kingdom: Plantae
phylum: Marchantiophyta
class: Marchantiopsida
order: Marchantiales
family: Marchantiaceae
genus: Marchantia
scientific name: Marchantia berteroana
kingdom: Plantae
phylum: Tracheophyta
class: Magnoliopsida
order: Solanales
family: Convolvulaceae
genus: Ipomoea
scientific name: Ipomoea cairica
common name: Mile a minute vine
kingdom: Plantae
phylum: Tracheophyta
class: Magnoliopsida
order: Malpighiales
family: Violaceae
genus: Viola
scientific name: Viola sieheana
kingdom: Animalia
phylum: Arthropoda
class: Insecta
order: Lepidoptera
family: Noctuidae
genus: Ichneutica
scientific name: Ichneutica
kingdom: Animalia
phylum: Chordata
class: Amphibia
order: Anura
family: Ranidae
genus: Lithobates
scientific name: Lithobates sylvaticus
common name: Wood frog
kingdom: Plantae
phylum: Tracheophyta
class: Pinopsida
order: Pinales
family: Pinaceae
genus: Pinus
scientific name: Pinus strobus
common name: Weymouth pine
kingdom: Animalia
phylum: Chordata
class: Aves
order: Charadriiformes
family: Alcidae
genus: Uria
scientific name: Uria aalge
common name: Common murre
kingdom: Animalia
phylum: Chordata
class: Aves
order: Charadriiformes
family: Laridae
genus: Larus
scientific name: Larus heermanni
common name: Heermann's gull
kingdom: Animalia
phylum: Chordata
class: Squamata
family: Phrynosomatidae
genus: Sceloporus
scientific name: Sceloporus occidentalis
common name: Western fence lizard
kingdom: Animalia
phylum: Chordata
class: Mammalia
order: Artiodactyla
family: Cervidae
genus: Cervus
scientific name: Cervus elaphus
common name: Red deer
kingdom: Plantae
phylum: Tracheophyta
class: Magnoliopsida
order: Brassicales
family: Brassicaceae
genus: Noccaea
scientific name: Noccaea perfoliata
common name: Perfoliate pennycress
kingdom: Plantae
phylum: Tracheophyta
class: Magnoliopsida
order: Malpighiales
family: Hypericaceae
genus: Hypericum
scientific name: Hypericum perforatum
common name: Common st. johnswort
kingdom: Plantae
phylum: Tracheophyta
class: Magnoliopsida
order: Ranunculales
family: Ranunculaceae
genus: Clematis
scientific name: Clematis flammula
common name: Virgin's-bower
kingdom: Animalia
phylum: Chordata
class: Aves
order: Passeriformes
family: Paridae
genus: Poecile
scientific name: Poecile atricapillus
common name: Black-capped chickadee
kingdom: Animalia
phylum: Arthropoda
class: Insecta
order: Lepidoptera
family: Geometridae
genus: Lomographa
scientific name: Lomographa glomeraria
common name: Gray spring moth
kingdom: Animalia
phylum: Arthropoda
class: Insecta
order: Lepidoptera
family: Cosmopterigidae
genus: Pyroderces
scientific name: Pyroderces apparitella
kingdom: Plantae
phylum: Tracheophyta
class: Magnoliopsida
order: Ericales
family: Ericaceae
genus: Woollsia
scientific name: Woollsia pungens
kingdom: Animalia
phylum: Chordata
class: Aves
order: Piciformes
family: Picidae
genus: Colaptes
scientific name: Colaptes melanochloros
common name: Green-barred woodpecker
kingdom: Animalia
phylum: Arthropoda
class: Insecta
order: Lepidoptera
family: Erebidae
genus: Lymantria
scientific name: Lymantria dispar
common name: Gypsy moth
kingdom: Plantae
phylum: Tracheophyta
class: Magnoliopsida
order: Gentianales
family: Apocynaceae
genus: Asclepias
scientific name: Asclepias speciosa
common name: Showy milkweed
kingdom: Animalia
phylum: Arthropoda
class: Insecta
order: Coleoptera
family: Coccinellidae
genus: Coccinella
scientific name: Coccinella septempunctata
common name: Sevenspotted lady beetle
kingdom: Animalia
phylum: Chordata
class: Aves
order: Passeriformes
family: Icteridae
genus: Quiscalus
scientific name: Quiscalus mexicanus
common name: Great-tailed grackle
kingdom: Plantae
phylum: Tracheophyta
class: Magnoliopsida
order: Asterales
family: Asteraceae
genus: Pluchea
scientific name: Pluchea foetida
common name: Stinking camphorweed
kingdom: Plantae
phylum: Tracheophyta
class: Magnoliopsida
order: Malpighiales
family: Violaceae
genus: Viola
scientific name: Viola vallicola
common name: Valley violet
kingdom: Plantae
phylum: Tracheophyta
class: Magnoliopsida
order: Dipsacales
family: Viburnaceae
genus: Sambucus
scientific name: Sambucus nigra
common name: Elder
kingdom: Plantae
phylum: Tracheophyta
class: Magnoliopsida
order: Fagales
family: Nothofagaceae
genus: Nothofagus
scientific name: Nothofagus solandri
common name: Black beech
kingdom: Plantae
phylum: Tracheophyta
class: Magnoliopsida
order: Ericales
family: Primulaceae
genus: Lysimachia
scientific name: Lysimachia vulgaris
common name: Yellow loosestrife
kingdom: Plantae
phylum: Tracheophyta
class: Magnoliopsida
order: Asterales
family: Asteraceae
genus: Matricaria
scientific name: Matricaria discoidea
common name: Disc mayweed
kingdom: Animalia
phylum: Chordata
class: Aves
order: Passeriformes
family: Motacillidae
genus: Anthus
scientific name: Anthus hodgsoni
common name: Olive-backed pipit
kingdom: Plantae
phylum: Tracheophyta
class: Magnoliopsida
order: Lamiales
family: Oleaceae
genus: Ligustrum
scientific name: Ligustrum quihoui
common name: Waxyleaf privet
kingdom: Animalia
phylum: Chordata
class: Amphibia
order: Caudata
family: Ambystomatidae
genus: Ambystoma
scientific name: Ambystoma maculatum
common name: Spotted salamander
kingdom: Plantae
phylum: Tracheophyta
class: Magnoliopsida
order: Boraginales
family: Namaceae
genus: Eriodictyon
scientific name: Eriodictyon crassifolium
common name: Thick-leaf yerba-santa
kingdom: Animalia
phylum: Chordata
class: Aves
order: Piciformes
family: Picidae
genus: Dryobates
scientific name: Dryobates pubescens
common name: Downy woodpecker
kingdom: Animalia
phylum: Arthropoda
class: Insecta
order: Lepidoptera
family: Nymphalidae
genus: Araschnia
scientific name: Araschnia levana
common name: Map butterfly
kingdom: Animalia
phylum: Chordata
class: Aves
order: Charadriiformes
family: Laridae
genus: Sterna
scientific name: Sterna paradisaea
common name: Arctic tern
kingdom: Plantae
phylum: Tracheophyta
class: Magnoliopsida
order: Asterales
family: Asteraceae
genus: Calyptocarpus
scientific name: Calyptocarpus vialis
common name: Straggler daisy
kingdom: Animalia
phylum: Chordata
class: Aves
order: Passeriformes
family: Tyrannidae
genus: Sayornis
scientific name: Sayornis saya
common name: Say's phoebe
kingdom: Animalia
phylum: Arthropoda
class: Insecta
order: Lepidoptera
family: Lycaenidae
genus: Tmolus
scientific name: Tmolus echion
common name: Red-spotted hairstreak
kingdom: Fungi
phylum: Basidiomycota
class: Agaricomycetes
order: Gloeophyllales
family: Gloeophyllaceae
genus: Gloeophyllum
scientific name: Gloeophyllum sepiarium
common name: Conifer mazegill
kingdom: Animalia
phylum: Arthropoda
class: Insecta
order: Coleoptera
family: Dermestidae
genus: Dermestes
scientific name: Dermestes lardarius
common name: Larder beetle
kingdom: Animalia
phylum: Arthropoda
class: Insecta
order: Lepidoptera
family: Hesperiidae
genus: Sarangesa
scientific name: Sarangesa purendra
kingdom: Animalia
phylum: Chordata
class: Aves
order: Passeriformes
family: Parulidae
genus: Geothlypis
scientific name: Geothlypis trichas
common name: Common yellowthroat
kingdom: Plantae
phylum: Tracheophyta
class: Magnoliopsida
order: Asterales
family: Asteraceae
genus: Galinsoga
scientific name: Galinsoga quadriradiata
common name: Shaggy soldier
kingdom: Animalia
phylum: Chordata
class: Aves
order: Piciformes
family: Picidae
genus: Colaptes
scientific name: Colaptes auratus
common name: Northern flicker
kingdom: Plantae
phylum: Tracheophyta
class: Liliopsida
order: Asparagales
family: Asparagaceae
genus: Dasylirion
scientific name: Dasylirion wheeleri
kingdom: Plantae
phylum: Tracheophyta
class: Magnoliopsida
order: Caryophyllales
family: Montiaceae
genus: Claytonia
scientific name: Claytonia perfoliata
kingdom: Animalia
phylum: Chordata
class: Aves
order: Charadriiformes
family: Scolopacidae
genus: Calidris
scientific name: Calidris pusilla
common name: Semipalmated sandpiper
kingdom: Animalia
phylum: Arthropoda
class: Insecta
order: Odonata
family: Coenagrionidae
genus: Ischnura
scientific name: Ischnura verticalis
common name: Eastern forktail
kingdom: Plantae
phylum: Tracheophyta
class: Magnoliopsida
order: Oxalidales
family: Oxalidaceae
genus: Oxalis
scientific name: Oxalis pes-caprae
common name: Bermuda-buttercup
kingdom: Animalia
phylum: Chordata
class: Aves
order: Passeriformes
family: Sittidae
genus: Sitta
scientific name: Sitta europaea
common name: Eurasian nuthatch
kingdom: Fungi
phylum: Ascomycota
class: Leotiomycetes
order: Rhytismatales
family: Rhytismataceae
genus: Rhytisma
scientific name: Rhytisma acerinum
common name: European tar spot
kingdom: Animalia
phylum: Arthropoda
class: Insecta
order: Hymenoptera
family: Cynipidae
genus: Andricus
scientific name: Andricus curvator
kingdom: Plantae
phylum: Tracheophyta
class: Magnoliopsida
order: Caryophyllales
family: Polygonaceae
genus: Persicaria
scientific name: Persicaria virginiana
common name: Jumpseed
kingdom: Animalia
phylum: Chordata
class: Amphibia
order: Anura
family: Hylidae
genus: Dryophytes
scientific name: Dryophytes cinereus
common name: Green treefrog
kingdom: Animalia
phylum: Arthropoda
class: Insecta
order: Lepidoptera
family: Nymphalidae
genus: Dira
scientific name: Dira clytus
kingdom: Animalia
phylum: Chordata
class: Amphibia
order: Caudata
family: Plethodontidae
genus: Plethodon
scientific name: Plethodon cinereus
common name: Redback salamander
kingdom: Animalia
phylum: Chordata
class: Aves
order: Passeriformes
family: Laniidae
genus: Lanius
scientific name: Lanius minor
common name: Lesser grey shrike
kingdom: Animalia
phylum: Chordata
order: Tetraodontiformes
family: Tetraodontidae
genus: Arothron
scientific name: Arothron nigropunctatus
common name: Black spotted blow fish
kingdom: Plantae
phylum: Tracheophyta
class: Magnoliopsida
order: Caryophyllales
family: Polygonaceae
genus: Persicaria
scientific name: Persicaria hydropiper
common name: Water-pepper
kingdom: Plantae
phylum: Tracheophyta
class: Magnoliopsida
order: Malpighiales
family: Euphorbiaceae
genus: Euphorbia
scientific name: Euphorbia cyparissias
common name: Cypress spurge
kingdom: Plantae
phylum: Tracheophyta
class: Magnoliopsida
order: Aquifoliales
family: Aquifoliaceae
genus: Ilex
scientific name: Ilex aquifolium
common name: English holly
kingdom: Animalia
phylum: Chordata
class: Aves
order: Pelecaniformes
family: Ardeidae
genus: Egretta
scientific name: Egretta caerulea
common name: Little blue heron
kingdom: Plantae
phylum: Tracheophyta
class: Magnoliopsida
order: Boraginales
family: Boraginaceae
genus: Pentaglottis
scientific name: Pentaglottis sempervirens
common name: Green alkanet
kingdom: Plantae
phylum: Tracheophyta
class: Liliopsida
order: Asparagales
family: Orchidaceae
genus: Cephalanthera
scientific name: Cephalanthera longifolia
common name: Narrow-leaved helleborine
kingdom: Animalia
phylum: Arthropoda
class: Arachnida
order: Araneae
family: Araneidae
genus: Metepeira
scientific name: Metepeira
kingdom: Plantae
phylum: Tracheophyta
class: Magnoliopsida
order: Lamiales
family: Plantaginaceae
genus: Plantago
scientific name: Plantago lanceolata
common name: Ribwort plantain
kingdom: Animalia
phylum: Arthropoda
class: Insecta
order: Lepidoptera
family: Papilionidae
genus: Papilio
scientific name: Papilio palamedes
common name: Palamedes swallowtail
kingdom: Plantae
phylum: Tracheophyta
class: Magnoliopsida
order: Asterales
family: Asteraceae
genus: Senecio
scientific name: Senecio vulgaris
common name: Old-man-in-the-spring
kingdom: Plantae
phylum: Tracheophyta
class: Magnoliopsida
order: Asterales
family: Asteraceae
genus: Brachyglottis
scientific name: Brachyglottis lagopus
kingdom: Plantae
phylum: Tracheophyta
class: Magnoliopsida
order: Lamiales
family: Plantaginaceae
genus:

### What is required
Return, unchanged, everything from the start of the data above down to the line containing "genus: Ipomoea", with both of those lines included.

### Output
kingdom: Plantae
phylum: Marchantiophyta
class: Marchantiopsida
order: Marchantiales
family: Marchantiaceae
genus: Marchantia
scientific name: Marchantia berteroana
kingdom: Plantae
phylum: Tracheophyta
class: Magnoliopsida
order: Solanales
family: Convolvulaceae
genus: Ipomoea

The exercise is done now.